[[ DATA PROVIDED open ]]

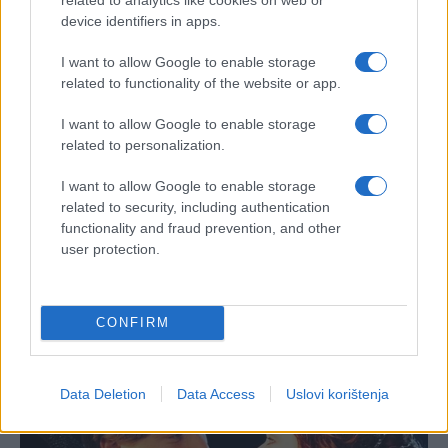
device identifiers in apps.
I want to allow Google to enable storage
related to functionality of the website or app.
I want to allow Google to enable storage
related to personalization.
I want to allow Google to enable storage
related to security, including authentication
functionality and fraud prevention, and other
user protection.
CONFIRM
Data Deletion
Data Access
Uslovi korištenja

[[ DATA PROVIDED closed ]]

→ WRITTEN TASK
All lines from the line containing "functionality and fraud prevention, and other" through the last line of the data are to be repeated exactly; no other line belongs in the answer.

→ RESULT BELOW
functionality and fraud prevention, and other
user protection.
CONFIRM
Data Deletion
Data Access
Uslovi korištenja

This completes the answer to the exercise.